News

May 31, 2009

Solar Harvest

Company founder Frank Bason ’65 works toward energy independence in Denmark

While the debate over energy independence continues in the United States, Frank Bason ’65 is on to something in Denmark. He is the founder, owner, and manager of SolData Instruments, which produces devices that help control and evaluate solar energy systems.

“The significance of my work in Denmark over the past 30 years has been more and more independence from imported oil,” he says. “We have a net energy export these days due to Danish wind energy, solar thermal energy, and of course due to our own supply of oil and natural gas from the North Sea.”

Based in Silkeborg, SolData boasts more than 3,000 instruments in use worldwide that measure solar irradiance, the level of solar energy. It also writes computer programs, consults for industry and government, and manages research projects.

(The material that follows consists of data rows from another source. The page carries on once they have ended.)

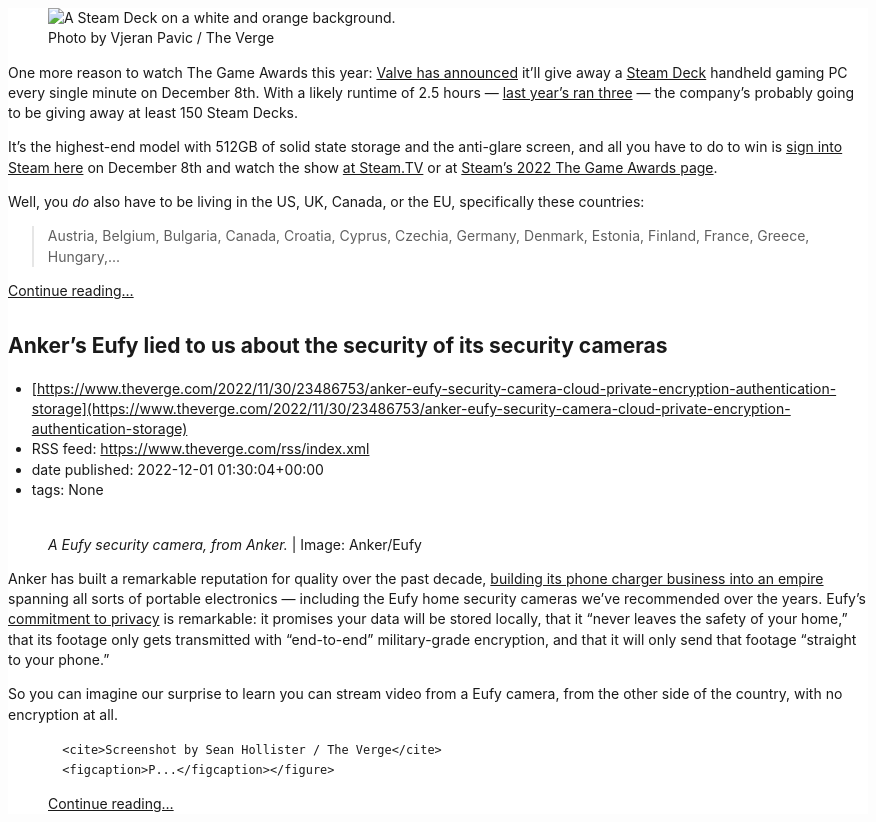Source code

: <figure>
      <img alt="A Steam Deck on a white and orange background." src="https://cdn.vox-cdn.com/thumbor/wKY5iifvcfJYf6DnSQjxaVD518A=/0x0:2040x1360/1310x873/cdn.vox-cdn.com/uploads/chorus_image/image/71694594/vpavic_220210_5030_0090.0.jpg" />
        <figcaption>Photo by Vjeran Pavic / The Verge</figcaption>
    </figure>

  <p id="NC0Kwd">One more reason to watch The Game Awards this year: <a href="https://store.steampowered.com/sale/thegameawardssteamdeckdrop2022">Valve has announced</a> it’ll give away a <a href="https://www.theverge.com/22579493/valve-steam-deck-gaming-handheld-pc">Steam Deck</a> handheld gaming PC every single minute on December 8th. With a likely runtime of 2.5 hours — <a href="https://www.theverge.com/2021/12/9/22815755/the-game-awards-2021-trailers-news-announcements">last year’s ran three</a> — the company’s probably going to be giving away at least 150 Steam Decks. </p>
<p id="JhfPty">It’s the highest-end model with 512GB of solid state storage and the anti-glare screen, and all you have to do to win is <a href="https://store.steampowered.com/sale/thegameawardssteamdeckdrop2022">sign into Steam here</a> on December 8th and watch the show <a href="https://steamcommunity.com/linkfilter/?url=https://steam.tv/">at Steam.TV</a> or at <a href="https://store.steampowered.com/sale/thegameawards2022?snr=">Steam’s 2022 The Game Awards page</a>. </p>
<p id="WBJ0rN">Well, you <em>do</em> also have to be living in the US, UK, Canada, or the EU, specifically these countries:</p>
<blockquote><p id="EtUAMo">Austria, Belgium, Bulgaria, Canada, Croatia, Cyprus, Czechia, Germany, Denmark, Estonia, Finland, France, Greece, Hungary,...</p></blockquote>
  <p>
    <a href="https://www.theverge.com/2022/11/30/23487431/steam-deck-giveaway-free-game-awards-2022">Continue reading&hellip;</a>
  </p>

## Anker’s Eufy lied to us about the security of its security cameras
 - [https://www.theverge.com/2022/11/30/23486753/anker-eufy-security-camera-cloud-private-encryption-authentication-storage](https://www.theverge.com/2022/11/30/23486753/anker-eufy-security-camera-cloud-private-encryption-authentication-storage)
 - RSS feed: https://www.theverge.com/rss/index.xml
 - date published: 2022-12-01 01:30:04+00:00
 - tags: None

<figure>
      <img alt="" src="https://cdn.vox-cdn.com/thumbor/AUHOS5SBs85UtsbOcmifBdOQWKY=/863x6:1844x660/1310x873/cdn.vox-cdn.com/uploads/chorus_image/image/71694195/191106_165716_9.0.png" />
        <figcaption><em>A Eufy security camera, from Anker.</em> | Image: Anker/Eufy</figcaption>
    </figure>

  <p id="jxbxdc">Anker has built a remarkable reputation for quality over the past decade, <a href="https://www.theverge.com/22769839/anker-battery-charger-gan-amazon-apple-mfi-lightning-iphone-magsafe-decoder">building its phone charger business into an empire</a> spanning all sorts of portable electronics — including the Eufy home security cameras we’ve recommended over the years. Eufy’s <a href="https://go.redirectingat.com?id=66960X1514734&amp;xs=1&amp;url=https%3A%2F%2Fus.eufy.com%2Fpages%2Fprivacy-commitment&amp;referrer=theverge.com&amp;sref=https%3A%2F%2Fwww.theverge.com%2F2022%2F11%2F30%2F23486753%2Fanker-eufy-security-camera-cloud-private-encryption-authentication-storage" rel="sponsored nofollow noopener" target="_blank">commitment to privacy</a> is remarkable: it promises your data will be stored locally, that it “never leaves the safety of your home,” that its footage only gets transmitted with “end-to-end” military-grade encryption, and that it will only send that footage “straight to your phone.”</p>
<p id="Lq7nkx">So you can imagine our surprise to learn you can stream video from a Eufy camera, from the other side of the country, with no encryption at all. </p>
  <figure class="e-image">
        
      <cite>Screenshot by Sean Hollister / The Verge</cite>
      <figcaption>P...</figcaption></figure>
  <p>
    <a href="https://www.theverge.com/2022/11/30/23486753/anker-eufy-security-camera-cloud-private-encryption-authentication-storage">Continue reading&hellip;</a>
  </p>
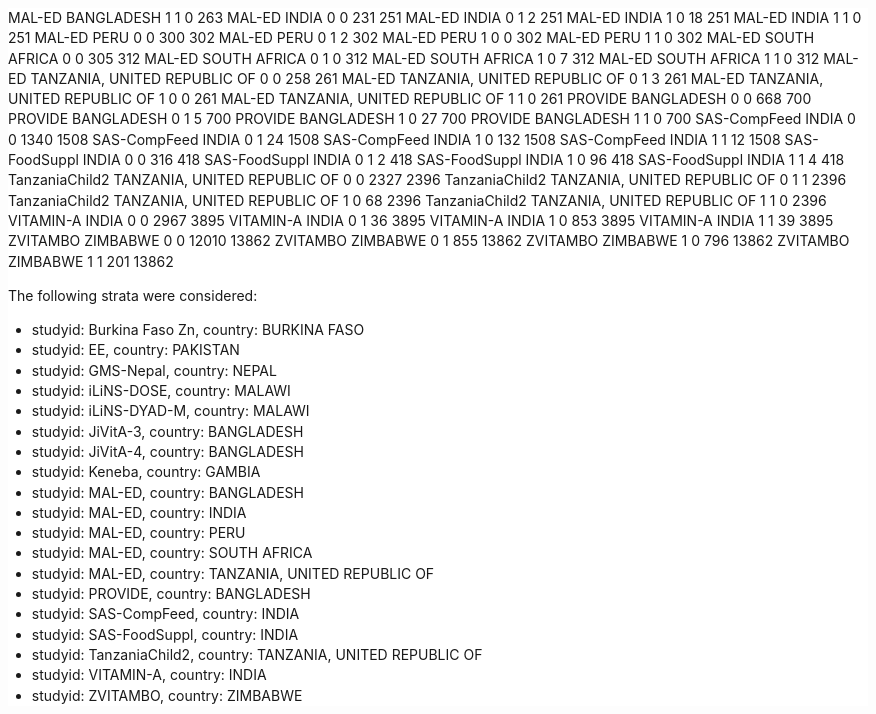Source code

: MAL-ED            BANGLADESH                     1                        1        0     263
MAL-ED            INDIA                          0                        0      231     251
MAL-ED            INDIA                          0                        1        2     251
MAL-ED            INDIA                          1                        0       18     251
MAL-ED            INDIA                          1                        1        0     251
MAL-ED            PERU                           0                        0      300     302
MAL-ED            PERU                           0                        1        2     302
MAL-ED            PERU                           1                        0        0     302
MAL-ED            PERU                           1                        1        0     302
MAL-ED            SOUTH AFRICA                   0                        0      305     312
MAL-ED            SOUTH AFRICA                   0                        1        0     312
MAL-ED            SOUTH AFRICA                   1                        0        7     312
MAL-ED            SOUTH AFRICA                   1                        1        0     312
MAL-ED            TANZANIA, UNITED REPUBLIC OF   0                        0      258     261
MAL-ED            TANZANIA, UNITED REPUBLIC OF   0                        1        3     261
MAL-ED            TANZANIA, UNITED REPUBLIC OF   1                        0        0     261
MAL-ED            TANZANIA, UNITED REPUBLIC OF   1                        1        0     261
PROVIDE           BANGLADESH                     0                        0      668     700
PROVIDE           BANGLADESH                     0                        1        5     700
PROVIDE           BANGLADESH                     1                        0       27     700
PROVIDE           BANGLADESH                     1                        1        0     700
SAS-CompFeed      INDIA                          0                        0     1340    1508
SAS-CompFeed      INDIA                          0                        1       24    1508
SAS-CompFeed      INDIA                          1                        0      132    1508
SAS-CompFeed      INDIA                          1                        1       12    1508
SAS-FoodSuppl     INDIA                          0                        0      316     418
SAS-FoodSuppl     INDIA                          0                        1        2     418
SAS-FoodSuppl     INDIA                          1                        0       96     418
SAS-FoodSuppl     INDIA                          1                        1        4     418
TanzaniaChild2    TANZANIA, UNITED REPUBLIC OF   0                        0     2327    2396
TanzaniaChild2    TANZANIA, UNITED REPUBLIC OF   0                        1        1    2396
TanzaniaChild2    TANZANIA, UNITED REPUBLIC OF   1                        0       68    2396
TanzaniaChild2    TANZANIA, UNITED REPUBLIC OF   1                        1        0    2396
VITAMIN-A         INDIA                          0                        0     2967    3895
VITAMIN-A         INDIA                          0                        1       36    3895
VITAMIN-A         INDIA                          1                        0      853    3895
VITAMIN-A         INDIA                          1                        1       39    3895
ZVITAMBO          ZIMBABWE                       0                        0    12010   13862
ZVITAMBO          ZIMBABWE                       0                        1      855   13862
ZVITAMBO          ZIMBABWE                       1                        0      796   13862
ZVITAMBO          ZIMBABWE                       1                        1      201   13862


The following strata were considered:

* studyid: Burkina Faso Zn, country: BURKINA FASO
* studyid: EE, country: PAKISTAN
* studyid: GMS-Nepal, country: NEPAL
* studyid: iLiNS-DOSE, country: MALAWI
* studyid: iLiNS-DYAD-M, country: MALAWI
* studyid: JiVitA-3, country: BANGLADESH
* studyid: JiVitA-4, country: BANGLADESH
* studyid: Keneba, country: GAMBIA
* studyid: MAL-ED, country: BANGLADESH
* studyid: MAL-ED, country: INDIA
* studyid: MAL-ED, country: PERU
* studyid: MAL-ED, country: SOUTH AFRICA
* studyid: MAL-ED, country: TANZANIA, UNITED REPUBLIC OF
* studyid: PROVIDE, country: BANGLADESH
* studyid: SAS-CompFeed, country: INDIA
* studyid: SAS-FoodSuppl, country: INDIA
* studyid: TanzaniaChild2, country: TANZANIA, UNITED REPUBLIC OF
* studyid: VITAMIN-A, country: INDIA
* studyid: ZVITAMBO, country: ZIMBABWE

Bason began his graduate degree in physics at Brown University and completed it in 1969 at University of Aarhus in Denmark. That year, he married his wife of 40 years, Ingrid, and returned to Denmark in 1971. He developed one of Denmark’s first solar collectors in 1974, leading to invitations to join government advisory committees and to perform evaluations of solar energy resources in northern climates.

Bason participated in Galathea Expedition III, a 100,000-kilometer journey around the world from 2006-07. Royal Danish Navy vessel Vaedderen carried several hundred scientists, students, and journalists from Denmark as far north as Greenland and as far south as Antarctica. Bason attended conferences in Riga, Latvia, and Beijing in 2007 and Lisbon in 2008 to discuss his work with the research trip.

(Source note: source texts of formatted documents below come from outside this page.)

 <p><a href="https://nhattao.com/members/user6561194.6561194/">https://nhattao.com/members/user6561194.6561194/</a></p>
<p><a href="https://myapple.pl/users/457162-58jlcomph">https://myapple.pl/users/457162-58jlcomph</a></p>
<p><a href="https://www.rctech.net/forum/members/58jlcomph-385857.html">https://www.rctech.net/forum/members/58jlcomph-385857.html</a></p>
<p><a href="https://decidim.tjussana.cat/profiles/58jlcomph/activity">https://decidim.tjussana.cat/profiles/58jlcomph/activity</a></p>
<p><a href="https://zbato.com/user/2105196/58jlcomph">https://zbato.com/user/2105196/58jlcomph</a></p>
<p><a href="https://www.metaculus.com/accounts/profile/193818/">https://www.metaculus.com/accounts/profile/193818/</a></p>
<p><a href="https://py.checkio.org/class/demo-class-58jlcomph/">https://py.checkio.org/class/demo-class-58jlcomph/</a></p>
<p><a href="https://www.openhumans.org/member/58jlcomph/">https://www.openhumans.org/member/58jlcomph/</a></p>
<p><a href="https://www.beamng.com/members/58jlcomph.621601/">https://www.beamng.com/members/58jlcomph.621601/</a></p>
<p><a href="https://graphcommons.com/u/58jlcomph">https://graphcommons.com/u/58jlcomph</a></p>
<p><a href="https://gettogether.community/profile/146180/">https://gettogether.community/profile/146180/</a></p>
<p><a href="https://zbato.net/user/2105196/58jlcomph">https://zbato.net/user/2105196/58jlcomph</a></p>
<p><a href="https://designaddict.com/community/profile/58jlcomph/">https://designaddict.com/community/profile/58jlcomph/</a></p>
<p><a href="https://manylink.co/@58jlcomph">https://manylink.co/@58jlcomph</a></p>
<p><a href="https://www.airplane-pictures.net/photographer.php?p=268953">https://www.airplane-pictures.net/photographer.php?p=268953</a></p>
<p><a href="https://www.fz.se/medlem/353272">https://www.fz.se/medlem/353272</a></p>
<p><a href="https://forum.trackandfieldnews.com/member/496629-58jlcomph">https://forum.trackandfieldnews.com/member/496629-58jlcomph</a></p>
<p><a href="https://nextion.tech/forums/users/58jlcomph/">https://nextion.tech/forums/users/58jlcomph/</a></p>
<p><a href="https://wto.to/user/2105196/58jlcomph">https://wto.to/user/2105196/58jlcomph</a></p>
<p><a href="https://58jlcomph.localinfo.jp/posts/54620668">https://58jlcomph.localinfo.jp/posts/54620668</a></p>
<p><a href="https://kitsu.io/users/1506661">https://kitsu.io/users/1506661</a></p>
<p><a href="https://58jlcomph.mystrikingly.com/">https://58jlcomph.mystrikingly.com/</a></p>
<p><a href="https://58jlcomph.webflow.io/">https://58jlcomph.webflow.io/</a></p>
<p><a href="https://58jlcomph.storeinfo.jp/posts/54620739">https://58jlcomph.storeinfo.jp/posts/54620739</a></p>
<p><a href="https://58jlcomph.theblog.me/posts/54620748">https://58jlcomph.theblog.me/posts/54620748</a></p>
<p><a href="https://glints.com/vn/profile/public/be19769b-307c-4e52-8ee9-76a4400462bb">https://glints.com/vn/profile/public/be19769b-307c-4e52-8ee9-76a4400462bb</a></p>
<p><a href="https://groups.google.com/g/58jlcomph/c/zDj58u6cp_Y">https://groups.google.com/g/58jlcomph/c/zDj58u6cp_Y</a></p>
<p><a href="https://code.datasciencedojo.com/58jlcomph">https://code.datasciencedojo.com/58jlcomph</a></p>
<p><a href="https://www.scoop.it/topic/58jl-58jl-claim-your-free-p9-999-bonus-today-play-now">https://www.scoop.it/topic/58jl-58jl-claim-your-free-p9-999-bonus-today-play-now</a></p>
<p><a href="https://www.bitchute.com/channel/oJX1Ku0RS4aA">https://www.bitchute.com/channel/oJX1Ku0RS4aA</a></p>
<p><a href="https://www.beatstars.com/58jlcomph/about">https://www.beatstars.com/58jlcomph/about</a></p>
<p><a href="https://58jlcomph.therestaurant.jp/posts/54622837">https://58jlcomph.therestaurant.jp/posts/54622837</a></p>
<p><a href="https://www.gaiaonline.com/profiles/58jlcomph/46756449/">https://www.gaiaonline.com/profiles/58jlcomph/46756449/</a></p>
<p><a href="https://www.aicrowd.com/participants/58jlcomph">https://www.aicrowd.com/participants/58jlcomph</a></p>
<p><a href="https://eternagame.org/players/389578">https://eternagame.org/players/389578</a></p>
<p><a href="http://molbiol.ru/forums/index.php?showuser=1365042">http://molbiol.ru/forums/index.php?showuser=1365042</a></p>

He has particularly enjoyed his projects in Greenland, which is part of the Kingdom of Denmark.

“There are no roads between towns, so most transportation is by airplane, ship, or dog sled,” he says. “The Greenland Ice Cap contains nearly three cubic kilometers of ice. Many of my instruments are located in Greenland, and during the 1990s, I did a Ph.D. project based on data from Thule Air Force Base in the far north.”

Bason also is senior lecturer of mathematics and physics at Silkeborg Amtsgymnasium.

“There is excellent synergy between my undergraduate teaching and research and development work,” he says. “Many of my students have won ‘young scientist’ competitions based on instruments and data that I could provide them from various expeditions and projects.”

It was as an undergraduate at Lafayette that Bason was first introduced to his adopted country. The physics graduate spent his junior year in Denmark.

“I have been very pleased with the career opportunities which I have enjoyed in no small measure due to the excellent start I got at Lafayette,” he says. “My opportunity to take a junior year abroad in 1963-64 enabled me to learn a new language and culture. Several of my physics and math teachers at Lafayette were role models for me, and I have often had occasion to use their teaching methods with my students.”